1.3. Action nationale en contrefaçon
Dans l'affaire T 223/11, la chambre a estimé que, selon un principe largement admis sur le plan international, le fait qu'une entreprise fabriquant des médicaments génériques présente une requête dans un pays pour obtenir une autorisation de commercialisation d'un produit pharmaceutique ne constitue pas une contrefaçon de brevet (exemption "Bolar"). Quelles que soient les difficultés que la procédure engagée par le titulaire du brevet devant la juridiction administrative compétente au niveau national pouvait avoir causées pour la future commercialisation du produit de l'intervenant, cette procédure ne pouvait être assimilée à une action en contrefaçon, que l'exemption Bolar ait ou non été transposée dans le droit national pertinent.
Dans l'affaire T 1713/11, la chambre a estimé que la CBE ne donne pas de définition précise de ce qu'est une action en contrefaçon. De plus, l'intervention a été conçue comme une situation procédurale exceptionnelle qui n'est justifiée que lorsque le contrefacteur présumé a un intérêt légitime substantiel à intervenir dans la procédure d'opposition. Cependant, il semble peu probable que le législateur ait eu l'intention de créer un système sophistiqué et complexe de dispositions procédurales régissant la recevabilité des interventions ; aussi la chambre devrait-elle s'abstenir elle aussi de créer un tel système par le biais de sa jurisprudence, mais plutôt examiner si les conditions de fond sont réunies pour considérer l'intervention comme recevable.
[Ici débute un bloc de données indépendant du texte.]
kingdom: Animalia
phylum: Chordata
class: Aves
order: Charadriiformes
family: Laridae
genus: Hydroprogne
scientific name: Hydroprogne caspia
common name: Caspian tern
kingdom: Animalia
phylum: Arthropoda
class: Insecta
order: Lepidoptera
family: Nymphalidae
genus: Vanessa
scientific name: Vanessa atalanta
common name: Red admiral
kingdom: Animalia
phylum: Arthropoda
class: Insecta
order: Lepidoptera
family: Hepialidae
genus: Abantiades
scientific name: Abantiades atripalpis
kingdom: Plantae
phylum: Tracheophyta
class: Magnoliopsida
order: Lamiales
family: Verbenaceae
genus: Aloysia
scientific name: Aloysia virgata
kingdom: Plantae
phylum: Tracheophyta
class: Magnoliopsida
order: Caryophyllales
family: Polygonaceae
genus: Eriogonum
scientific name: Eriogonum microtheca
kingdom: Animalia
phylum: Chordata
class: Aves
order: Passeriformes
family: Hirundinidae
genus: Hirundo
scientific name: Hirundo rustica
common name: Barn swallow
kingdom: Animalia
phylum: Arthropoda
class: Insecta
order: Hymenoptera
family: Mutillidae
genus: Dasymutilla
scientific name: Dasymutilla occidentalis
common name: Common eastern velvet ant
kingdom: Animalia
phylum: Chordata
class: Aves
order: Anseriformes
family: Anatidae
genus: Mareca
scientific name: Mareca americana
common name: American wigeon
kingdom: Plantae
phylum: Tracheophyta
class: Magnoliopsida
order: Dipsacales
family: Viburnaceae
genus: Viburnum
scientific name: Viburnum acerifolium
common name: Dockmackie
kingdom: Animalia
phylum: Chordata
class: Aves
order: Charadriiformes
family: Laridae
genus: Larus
Ni une action en nullité portant sur le brevet en cause ni une action en saisie-contrefaçon ne permettraient de remplir les conditions requises (voir aussi T 305/08). Cependant, la notion d'"action en contrefaçon" ne se limite pas aux procédures au civil, aux procédures permettant de demander réparation ou aux procédures entre deux parties. La chambre a donc conclu que, dans la mesure où un titulaire de brevet, ou toute autre partie habilitée, engage une action visant à établir si un tiers est commercialement actif dans un domaine qui relève du droit exclusif conféré au titulaire du brevet, une telle action est une action en contrefaçon au sens de l'art. 105 CBE.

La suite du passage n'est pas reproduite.